Part II: After review of the safety data for Part I is completed and reviewed by the Data Safety Monitoring Committee and IRB, Part II will be initiated. To assess feasibility and tolerability of HD-tDCS, administered up to 5 days per week for a total of 20 sessions in pediatric subjects with Down Syndrome; Part II will be defined to be positive if 5 children with Down Syndrome are accrued within the study period (24 months) and at least 4 of 5 participants have successful completion. Tolerability will be measured as the proportion of subjects able to complete 20 sessions on the assigned treatment within 6 weeks.

SECONDARY OBJECTIVES Part I: - Collect pilot data on safety of HD-tDCS in healthy adults, where safety is defined by incidents of adverse events. Safety outcomes will include vital signs, physical/neurologic exam findings, weight, electrocardiograms and electroencephalograms.

Collect pilot data on feasibility of efficacy endpoints. These will include assessment of impact of HD-tDCS, administered up to 5 days per week for a total of 20 sessions, on EEG amplitudes and coherences in the lower (<8Hz) and higher (>9Hz) frequency ranges and coherences in the lower (<8Hz) and gamma (30-80 Hz) frequency ranges in healthy adults.

Part II: - Collect pilot data on safety of HD-tDCS in children (5-10 years) with Down Syndrome, where safety is defined by incidents of adverse events.

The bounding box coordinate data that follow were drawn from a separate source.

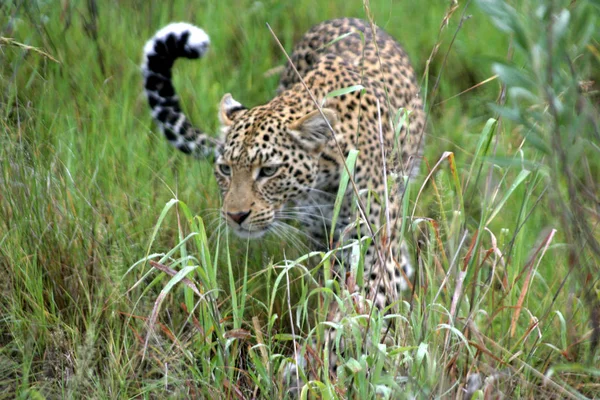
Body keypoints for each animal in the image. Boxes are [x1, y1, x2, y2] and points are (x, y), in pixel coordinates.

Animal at [142, 18, 424, 394]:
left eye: (269, 171)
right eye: (225, 169)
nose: (236, 216)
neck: (325, 178)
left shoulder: (370, 244)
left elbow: (355, 307)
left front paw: (324, 366)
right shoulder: (328, 244)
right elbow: (336, 302)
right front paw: (313, 366)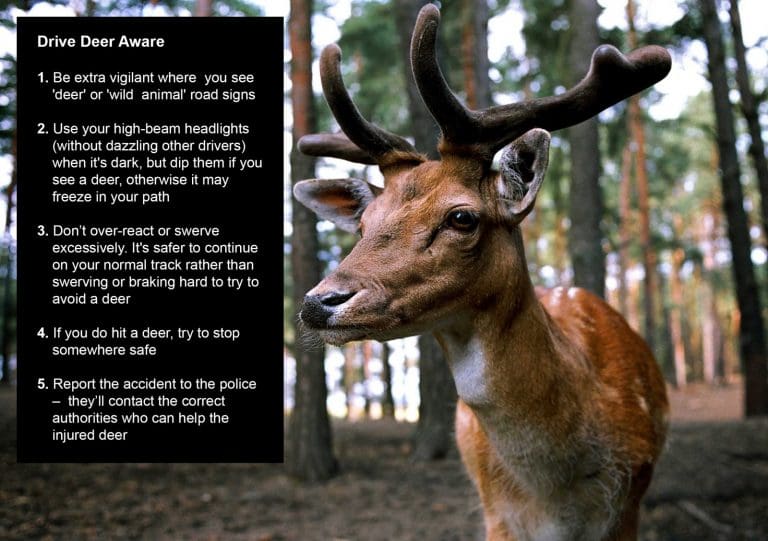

Procedures to monitor subject safety include vital sign measurements, physical/neurologic examinations, electrocardiograms and electroencephalograms. Clinically significant changes in the safety measures will be documented as adverse events.

Collect pilot data on feasibility of efficacy endpoints. These will include assessment of impact of HD-tDCS, administered up to 5 days per week for a total of 20 sessions, on EEG amplitudes and coherences in the lower (<8Hz) and higher (>9Hz) frequency ranges and coherences in the lower (<8Hz) and gamma (30-80 Hz) frequency ranges in children with Down Syndrome.

Enrollment

5 patients

Sex

All

Ages

18 to 45 years old

Volunteers

Accepts Healthy Volunteers

Inclusion and exclusion criteria

PART I

Inclusion Criteria:

Adult aged > 18 years and ≤ 45 years
Healthy Adult subjects have the ability to consent for themselves.

No previous or current medical history of epilepsy, neurologic, heart, endocrinologic, renal, chronic infectious, metabolic, psychiatric disease or cancer

Normal physical examination
Normal neurologic examination
Normal EKG
Normal EEG
IQ above 80. We will only include individuals with college education to assure that IQ requirements are met.

Exclusion Criteria:

Previous or current medical history of epilepsy, neurologic, heart, endocrinologic, renal, chronic infectious, metabolic, psychiatric disease or cancer
Healthy adult subjects will be excluded from the study if the subject is not suitable for study participation due to other reasons, at the discretion of the PI.

PART II

Inclusion criteria

Adult aged > 18 years and ≤ 45 years
Genetically confirmed Trisomy 21

Exclusion criteria

Cardiac, hematologic, oncologic comorbidities that require intensive medical treatment. Intensive medical treatment means that the subject is undergoing chemotherapy for a hematologic/oncologic condition, is carrying a pacemaker or has been diagnosed with a cardiac anomaly which causes cardiac insufficiency not compensated with medications.
Active epilepsy, history of epilepsy, history of seizures or with epileptiform discharges on screening baseline EEG.
Anticipated inability of the subject to comply with the rigors of the protocol as outlined in the consent form.
Behavioral problems of sufficient magnitude to preclude participation in the study. These include anxiety, obsessive compulsive behaviors, attention problems, agitation, oppositional behavior. These behavioral problems will be assessed during the first visit and the PI will make decision to exclude subjects which she considers will not be able to complete the study.
The subject is legally blind (vision acuity <20/200 not correctable with lenses, as determined be a certified optometrist or an ophthalmologist).
The subject is severely hearing impaired (Hearing level >71 dB, as measured with a standard audiometer at frequencies between 8 and 20 kHz).
The subject is not suitable for study participation due to other reasons, at the discretion of the PI.